### What is needed
Using the records below, write out only the lines from the line containing "height: 28px ->" up to and including the line containing "color: #0369a1 ->", exactly, with no pictures.

### Extracted records
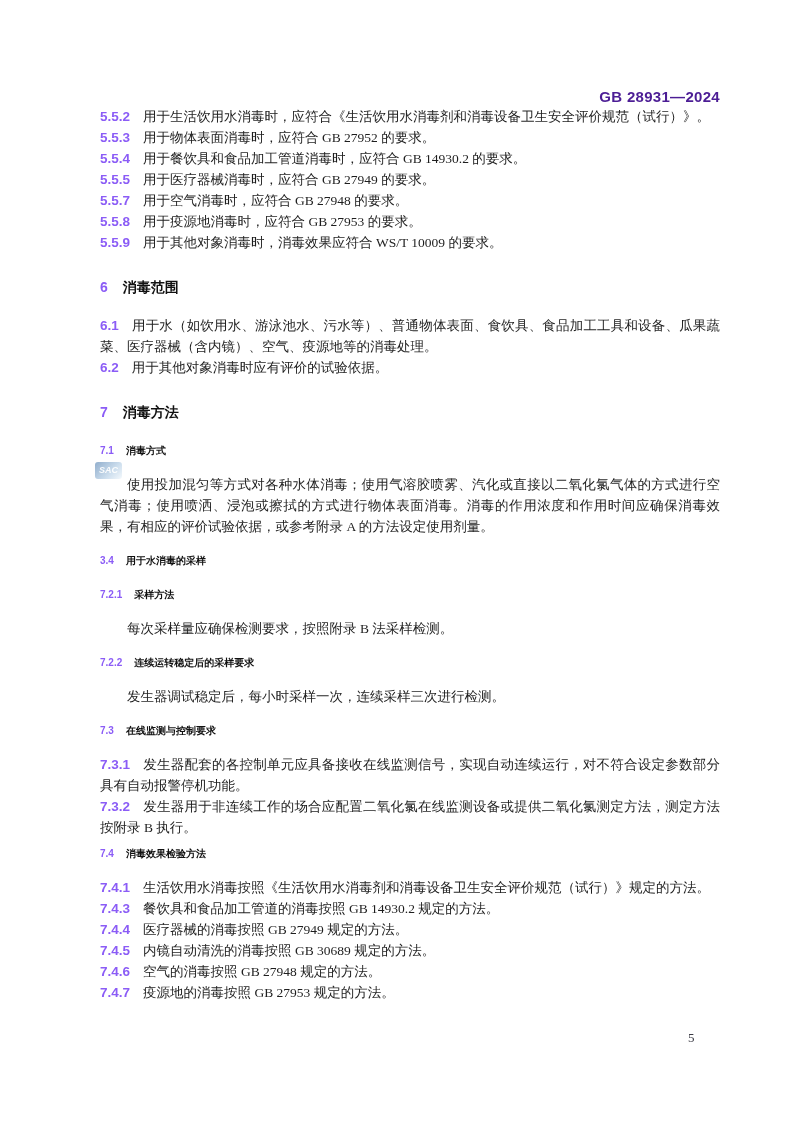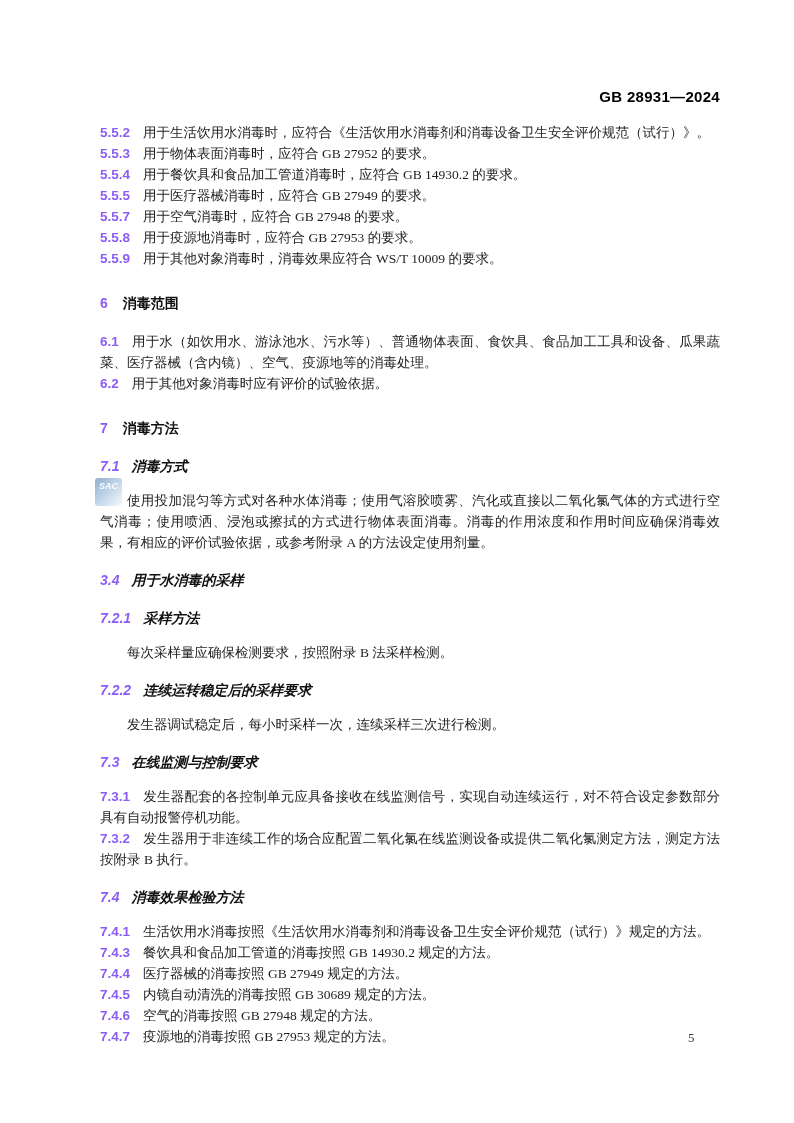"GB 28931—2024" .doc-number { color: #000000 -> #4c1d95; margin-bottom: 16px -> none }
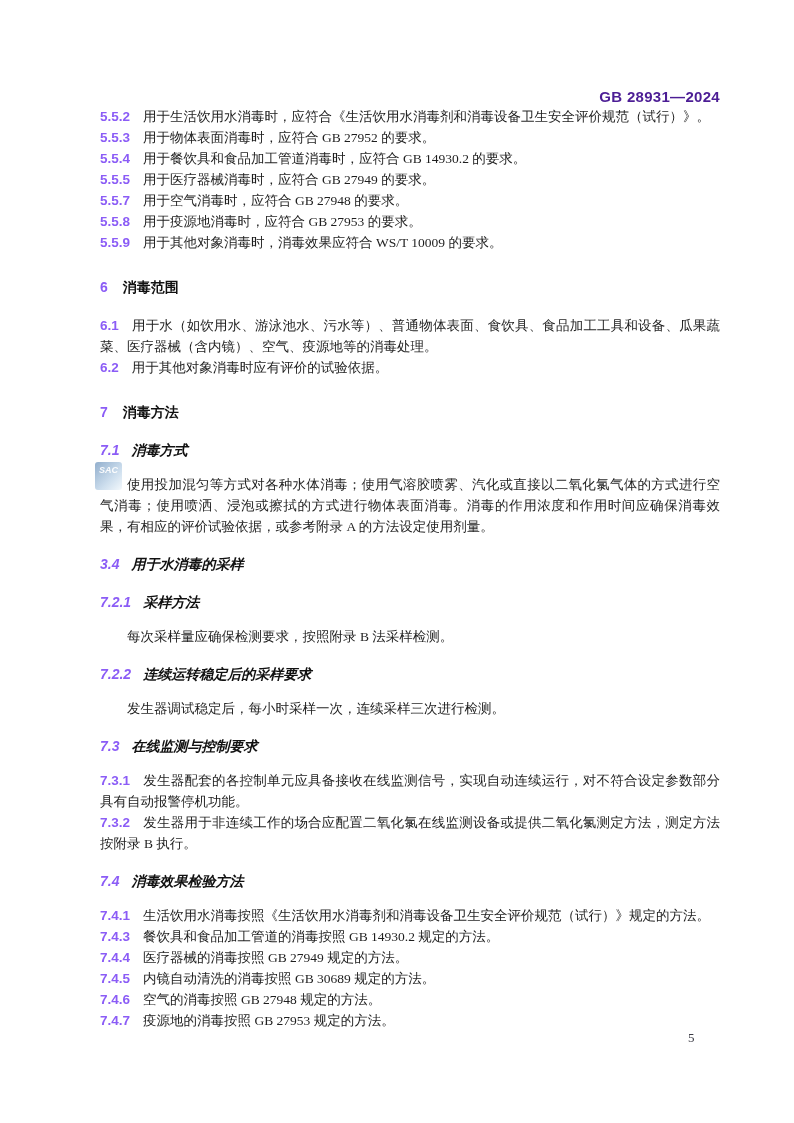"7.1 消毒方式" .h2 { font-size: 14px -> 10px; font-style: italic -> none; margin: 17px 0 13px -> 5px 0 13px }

* * *

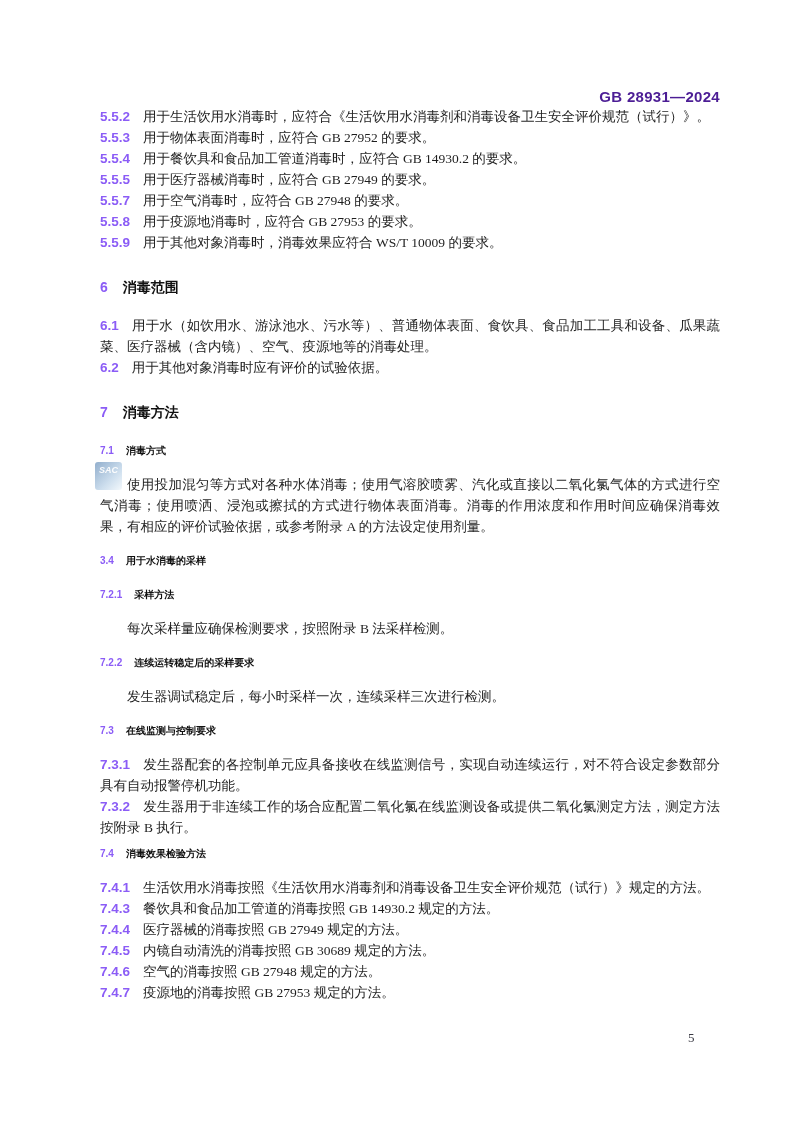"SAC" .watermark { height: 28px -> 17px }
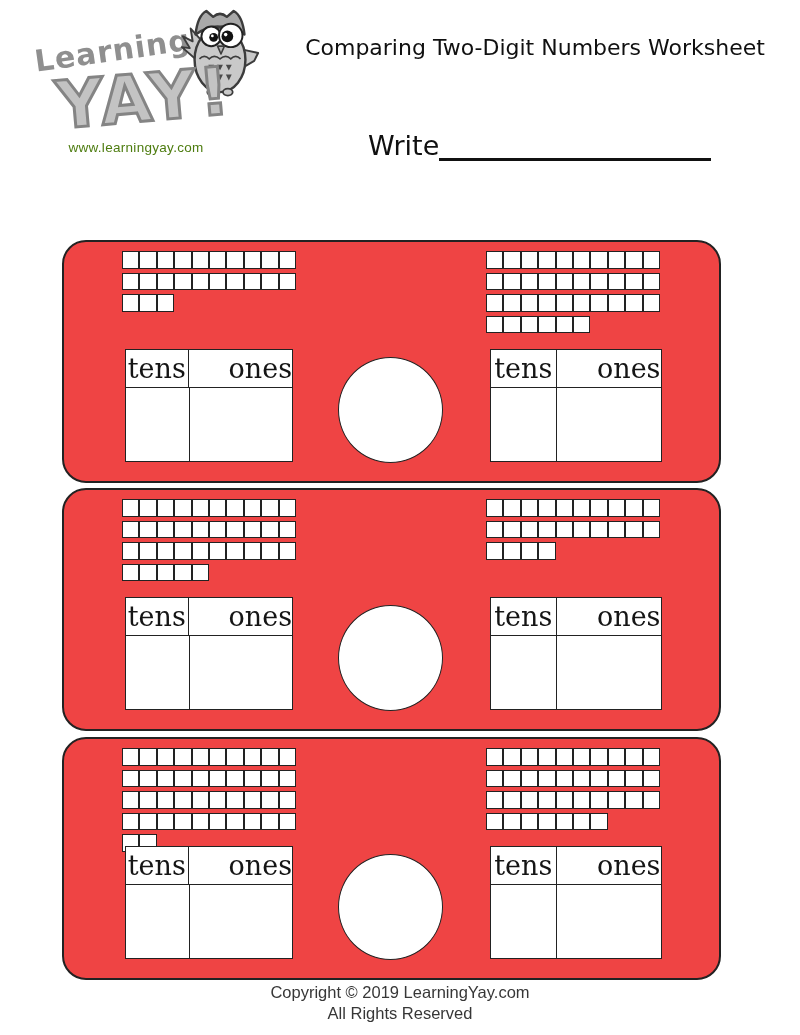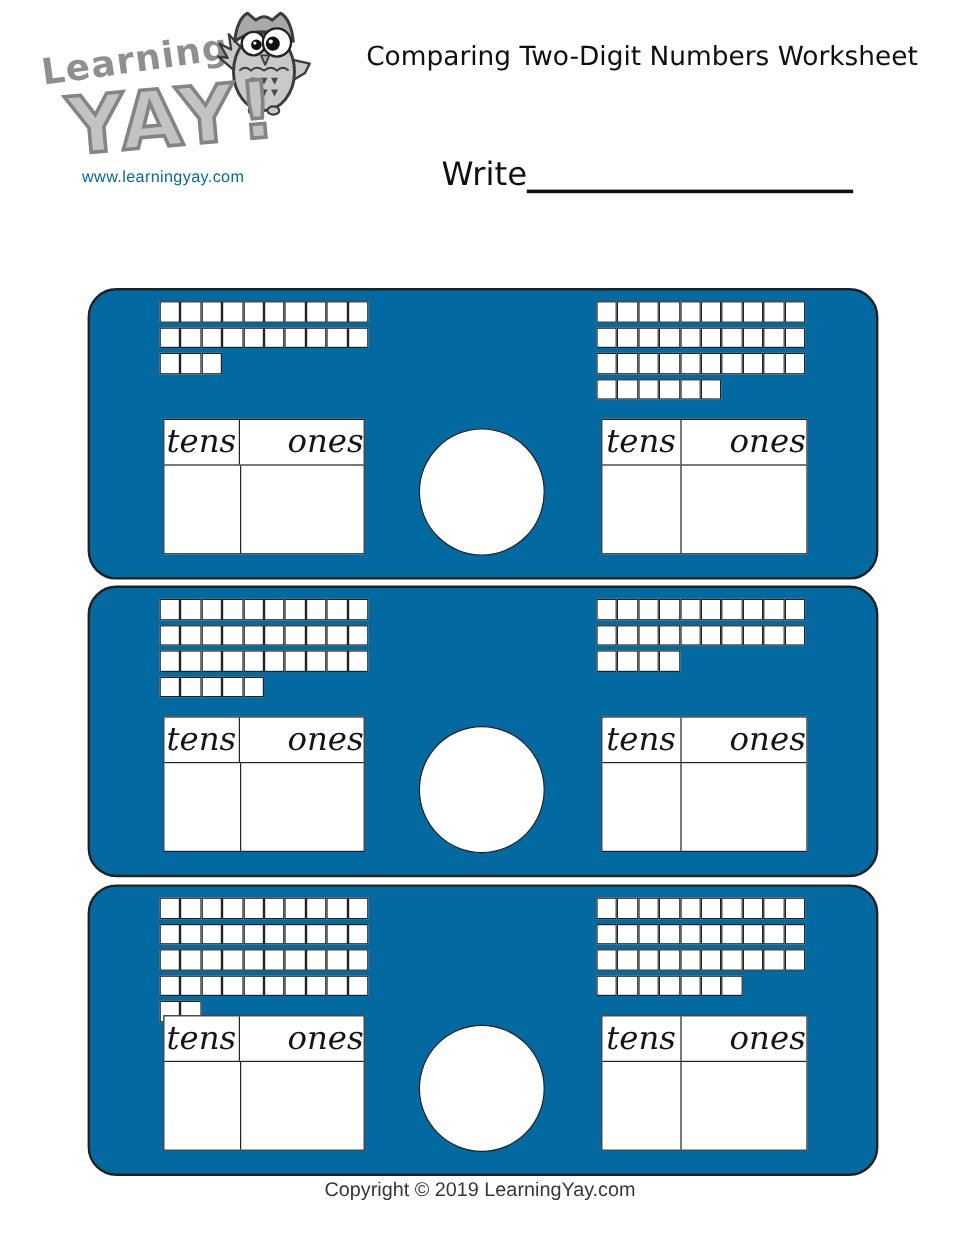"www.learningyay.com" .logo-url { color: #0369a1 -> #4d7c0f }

--

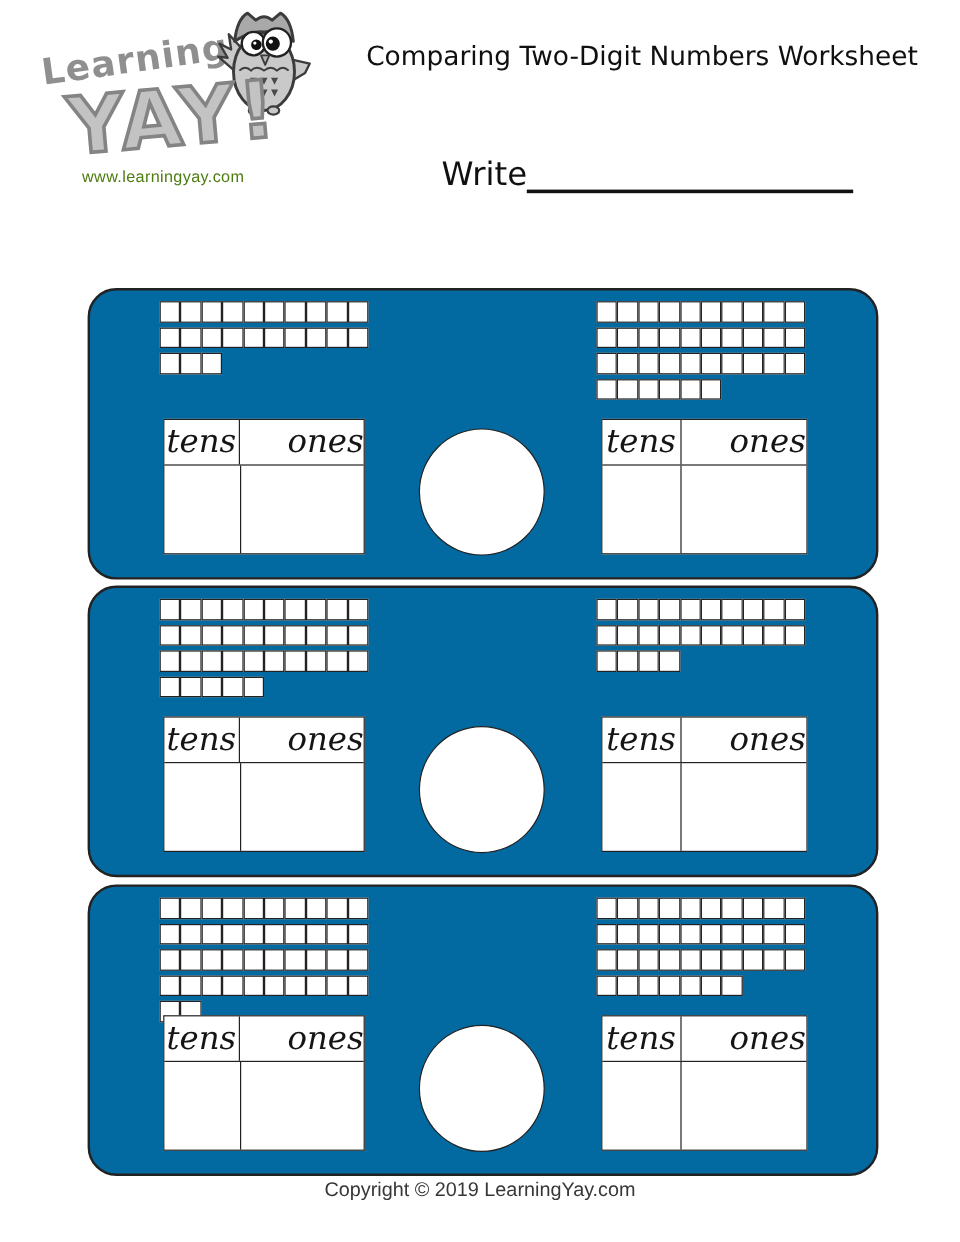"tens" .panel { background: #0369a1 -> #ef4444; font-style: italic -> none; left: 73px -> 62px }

### Reply to the task
"SAC" .watermark { height: 28px -> 17px }
"www.learningyay.com" .logo-url { color: #0369a1 -> #4d7c0f }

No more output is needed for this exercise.